Describing how he ended up in college that fall, Bill said “All the farm kids went up to Colorado A&M in Ft. Collins. The smart kids went to Denver University and the rest of us went to CU in Boulder.”
Bill first studied electrical engineering, hoping to work for Great Western Sugar Company after graduation. During his time there, he also played for a year as right guard for the Colorado Buffalo football team.
Bill had already signed up for the draft as World War II was on and he knew he could be called up at any time. But during his sophomore year in 1942, a military recruiter offered him the opportunity to finish out the year if he’s sign up for the naval aviation cadet program.
“I was a naval aviator until I was separated from the military in 1945,” he said. “I was commissioned as an ensign in 1944. A couple of us volunteered as night fighters based on naval carriers in the Pacific. In August of 1945 we were deployed to the west coast and our job was to intercept the Japanese kamikazes at night. So if Harry Truman hadn’t dropped the bomb, I wouldn’t be here.”
After the war, Bill went back to the University of Colorado to finish his schooling under the GI Bill. But this time, it was at the College of Business. “When I returned, I knew I wasn’t going to make it in engineering. And by that time I was married to Barbara.”
His wife, Barbara Neeley, was the daughter of Earl Neeley, who worked in the bank, which also had an insurance agency.
Bill said his father was quite a golfer, and the game gave his to opportunity to develop numerous business relationships in the Scottsbluff-Gering area. So Bill and Barbara came back to the area and started in the parts department at Bomgartner Motors.
But after his father-in-law passed away, Bill ended up running the F.E. Neeley Insurance Agency. He went on to a mobile grinding service and developed an interest in livestock. And in 1956, he went back to school at Colorado A&M, which later became Colorado State University. This time it was in the College of Veterinary Medicine and Biomedical Science.
“I was about eight or nine years older than most of the people in my class,” he said. “I was also a veteran, which also helped with me being accepted to the program.”

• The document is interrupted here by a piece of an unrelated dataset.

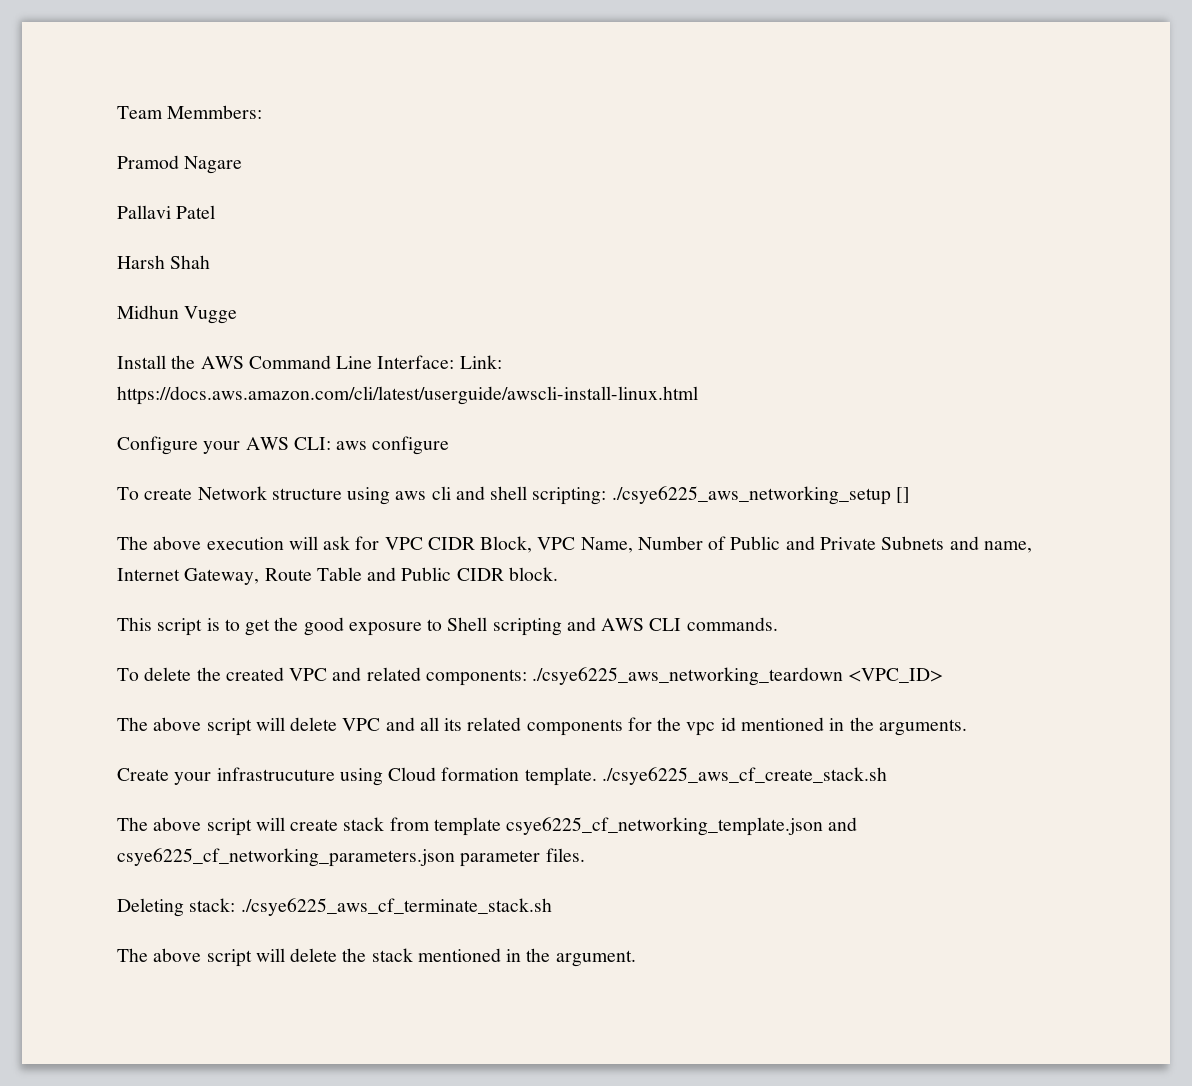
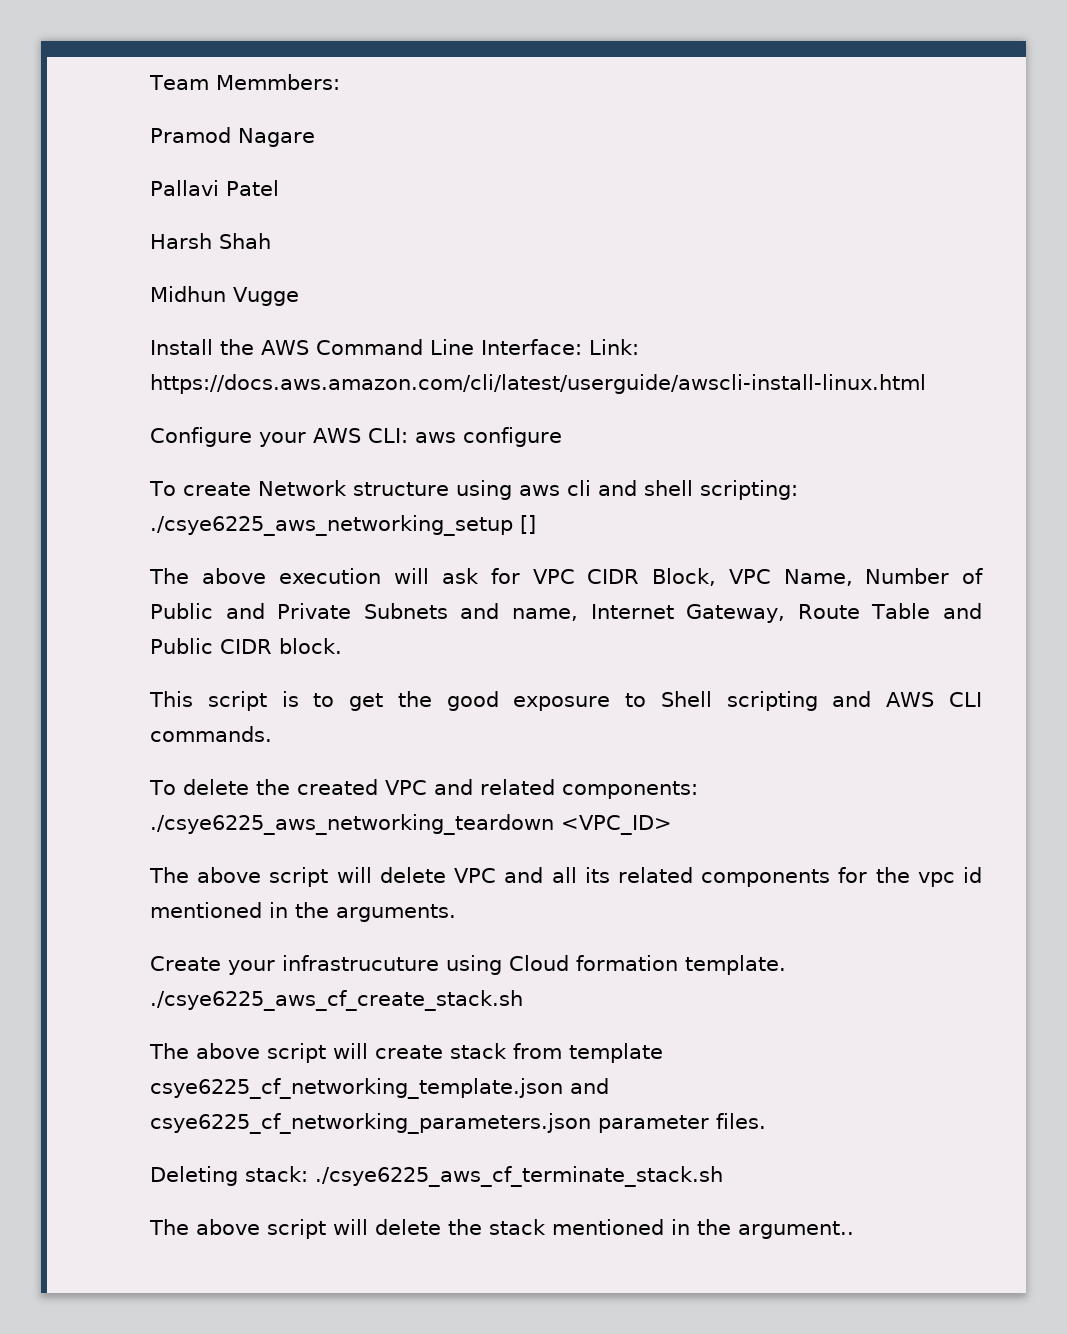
[555,950,636,967] argument. -> [738,1221,854,1239] argument..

Graduating in 1962, the family returned to Gering. Unable to find a partnership, Bill opened his own veterinary practice in the basement of his father-in-law’s house at 1405 O Street.
“By 1964, I was tired of working out of the basement,” Bill said. “Jim Berry, another vet I knew, was tired of where he was, so we decided to go into practice together.” And the practice they established is Pioneer Animal Clinic, which is still operating today.
Bill said he retired young in the late 1980s when they sold the practice. He and Barbara, along with sons Rick and Mike, did a lot of traveling.
“We lost Mike to a massive heart attack in 1996,” Bill said. “He was only 46 years old. But we’ve been blessed to have been a part of all four of our grandchildren’s lives until they grew up. Barbara passed away in 2003.”
Since then, Bill played a lot of golf until that was ended by a hip fracture in 2010. But he also gardens and “keeps busy doing nothing.”
And when the weather is nice, he likes to walk around the pathways at Northfield Villa and Scotts Bluff National Monument. “I like talking with people from all over the country and the world. That’s kind of my hobby now. I’m very content with where I’m at. I’ve had a good life.”
Courtesy Photo - During the 1942 season, Billy Ray Myers played right guard for the University of Colorado football team.